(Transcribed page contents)
....
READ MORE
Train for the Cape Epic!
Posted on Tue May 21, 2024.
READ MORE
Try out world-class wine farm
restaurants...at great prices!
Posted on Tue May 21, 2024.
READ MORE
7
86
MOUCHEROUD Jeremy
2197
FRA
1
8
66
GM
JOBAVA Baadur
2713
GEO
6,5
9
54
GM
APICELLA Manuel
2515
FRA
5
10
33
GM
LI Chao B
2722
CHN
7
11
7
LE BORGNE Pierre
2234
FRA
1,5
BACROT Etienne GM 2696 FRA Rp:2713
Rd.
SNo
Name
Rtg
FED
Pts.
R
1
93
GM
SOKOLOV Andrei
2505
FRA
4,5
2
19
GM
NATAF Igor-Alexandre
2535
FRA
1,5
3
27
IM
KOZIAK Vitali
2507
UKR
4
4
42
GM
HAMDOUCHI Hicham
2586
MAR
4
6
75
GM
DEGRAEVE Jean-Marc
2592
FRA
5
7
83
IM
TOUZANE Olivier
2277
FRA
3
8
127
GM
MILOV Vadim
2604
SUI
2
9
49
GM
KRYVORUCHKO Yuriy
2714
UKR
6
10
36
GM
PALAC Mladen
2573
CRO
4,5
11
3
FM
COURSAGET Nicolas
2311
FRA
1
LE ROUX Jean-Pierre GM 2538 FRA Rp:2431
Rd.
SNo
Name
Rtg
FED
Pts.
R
....
#### YOUR GOAL
Collect every line with the string "Jean" from the records, and copy each.

#### OUTPUT OF THE EXERCISE
DEGRAEVE Jean-Marc
LE ROUX Jean-Pierre GM 2538 FRA Rp:2431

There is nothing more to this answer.